Tuesday, May 26

William Zou: UCLA Housing could improve move-in, move-out waste disposal systems

(Rachel Zhu/Daily Bruin)

UCLA is known for its campuswide commitment to sustainability and waste management. But the volume of garbage left behind in the hallways of student dorms and apartments at the end of the year counters that message.

The end of an academic year is usually accompanied by a blissful sense of relief that summer has arrived. However, this relief is often converted into panicked frustration as thousands of students struggle to move out. And with so much to pack and move around in so little time, inappropriate waste disposal methods become the only solution for students desperate to leave on time.

UCLA Housing needs to ensure students can move out – and consequently move in – comfortably while making the housing staff’s jobs easier and respecting the campus’ Zero Waste Initiative, which sets a campus goal of having zero landfill waste by 2020. To do this, UCLA Housing needs to arrange more donation boxes to collect clothes and discarded household items; more recycling boxes for old books, papers and notes; and post clearer signage to streamline the process of moving in and out.

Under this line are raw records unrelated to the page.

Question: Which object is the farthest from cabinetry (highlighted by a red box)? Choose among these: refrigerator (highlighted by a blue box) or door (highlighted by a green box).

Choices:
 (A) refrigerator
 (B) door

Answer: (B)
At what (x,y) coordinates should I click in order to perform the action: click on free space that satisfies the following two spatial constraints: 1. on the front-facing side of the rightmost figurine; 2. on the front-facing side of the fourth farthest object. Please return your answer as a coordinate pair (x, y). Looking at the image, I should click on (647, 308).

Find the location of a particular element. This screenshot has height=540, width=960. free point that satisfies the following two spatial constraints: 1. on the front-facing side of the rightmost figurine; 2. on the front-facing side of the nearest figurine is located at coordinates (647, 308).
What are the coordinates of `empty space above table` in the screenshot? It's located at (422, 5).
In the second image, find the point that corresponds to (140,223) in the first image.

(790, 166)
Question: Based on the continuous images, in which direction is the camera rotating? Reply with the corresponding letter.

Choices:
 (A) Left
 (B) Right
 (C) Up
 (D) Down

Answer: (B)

At UCLA, there are only 10 days between the end of the 2018 spring quarter and the start of the first summer session. During this period, housing staff must undergo the herculean task of cleaning out thousands of dorm rooms so summer students do not have to live with a year of rubbish the former occupants left behind.

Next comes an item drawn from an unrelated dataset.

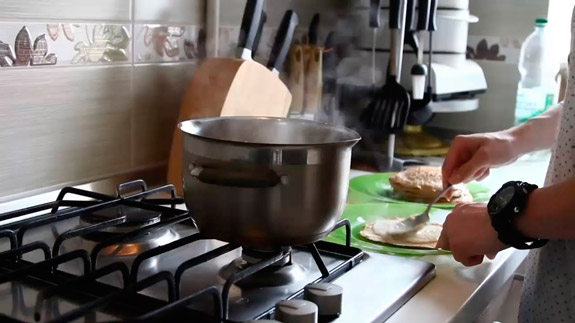
Identify the location of knives. (281, 46), (248, 32), (264, 17).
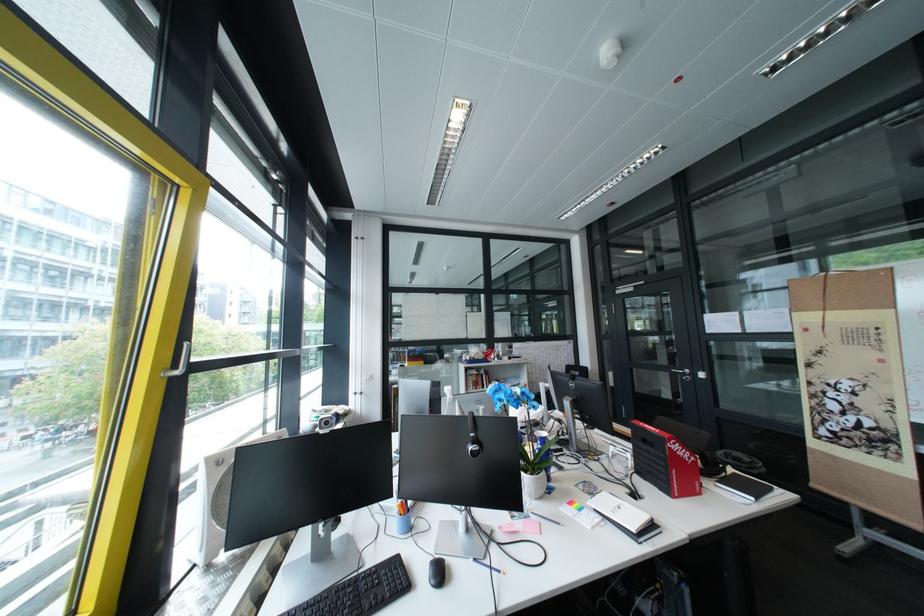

And UCLA has data to show the negative effects of this. The campus produced close to 9,000 tons of landfill waste in the 2014-2015 fiscal year, and saw landfill waste spikes particularly in its October and June periods, signaling the impact of moving in and moving out.

It seems that careful waste management goes out the window when students move out, in part because of the lack of recycling and trash segregation options or limited advertising for the residential halls’ donation boxes.

Claudia Perez, a fourth-year statistics student, said she thinks lack of signage contributes to the mess of move-in and move-out periods.

“I saw a lot of recyclable items in the trash chutes, Perez said. “One thing that could help are flashy signs to remind (students) to recycle and handle their waste better.”

The same can also be said of UCLA’s apartments.

“I feel bad for the housing staff who have to handle all the boxes, papers and small items because they don’t fit in the trash chutes,” said Neil D’Silva, a fourth-year molecular, cell and developmental biology student. “For the entire first week, there are mountains of trash (around the apartments).”

It’s clear the lack of resources – and lack of signage – to help students dispose of garbage during move-out not only makes it difficult for them to handle their excess personal belongings, but also makes it more difficult for the housing staff to maintain the buildings after move-out.

Other universities have some compelling solutions to this, though. Some have enacted donation programs encouraging students to give away instead of throw away.

In 2009, DePauw University in Indiana started a donation program that provides local low-income families with items like books and mattresses from students moving out. The program benefited more than 100 families in 2015 while reducing the amount of waste produced during move-out day. Universities such as Harvard and Northwestern have similar “take it or leave it” programs in which students are given boxes to place their small household items to give to donation centers.

UCLA should devise a similar system by expanding its donation program beyond its current form of placing just a couple of boxes on the ground floor of student dorms. Doing so, along with placing clearer signs in buildings, would allow students to easily deposit unwanted items in donation collection boxes instead of hastily dumping paper, plastics and other recyclable items together into the trash.

UCLA said in a statement that its Housing and Hospitality Services department prepares in advance for moving periods, providing extra dumpsters, donation bins and trash bags to students. The university added resident assistants inform students of these resources preceding moving periods. While UCLA Housing’s efforts have no doubt reduced waste in the moving process across the years, the fact that students continue to witness overfilled trash chutes and garbage strewn around the residences shows the campus still has room for improvement when it comes to making its housing transition periods cleaner.

And sure, it might seem as though improving signage and expanding the donation boxes would not have much of an effect on students’ move-in and move-out habits. However, these improvements can easily be paired with more extensive efforts to inform students of these resources, such as through staff telling students during move-in and move-out periods.

UCLA is a surprisingly sustainable campus despite its massive student population. It is time we bring move-in and move-out weekend up to the standards of other weeks on campus.